Give the records below again in full, exactly as written, but without any images.

■ ■ ■

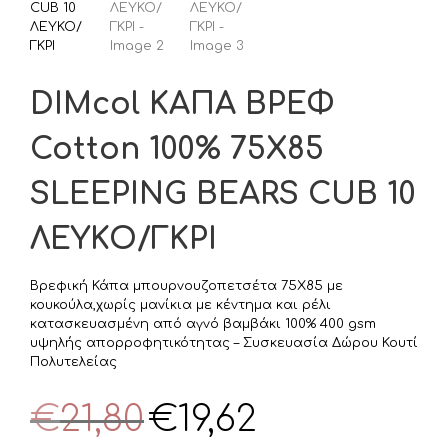
DIMcol ΚΑΠΑ ΒΡΕΦ
Cotton 100% 75X85
SLEEPING BEARS CUB 10
ΛΕΥΚΟ/ΓΚΡΙ
Βρεφική Κάπα μπουρνουζοπετσέτα 75Χ85 με
κουκούλα,χωρίς μανίκια με κέντημα και ρέλι
κατασκευασμένη από αγνό βαμβάκι 100% 400 gsm
υψηλής απορροφητικότητας – Συσκευασία Δώρου Κουτί
Πολυτελείας
Original
Η
€
21,80
€
19,62
price
τρέχουσα
was:
τιμή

■ ■ ■

■ **Answer for this exercise**:
DIMcol ΚΑΠΑ ΒΡΕΦ
Cotton 100% 75X85
SLEEPING BEARS CUB 10
ΛΕΥΚΟ/ΓΚΡΙ
Βρεφική Κάπα μπουρνουζοπετσέτα 75Χ85 με
κουκούλα,χωρίς μανίκια με κέντημα και ρέλι
κατασκευασμένη από αγνό βαμβάκι 100% 400 gsm
υψηλής απορροφητικότητας – Συσκευασία Δώρου Κουτί
Πολυτελείας
Original
Η
€
21,80
€
19,62
price
τρέχουσα
was:
τιμή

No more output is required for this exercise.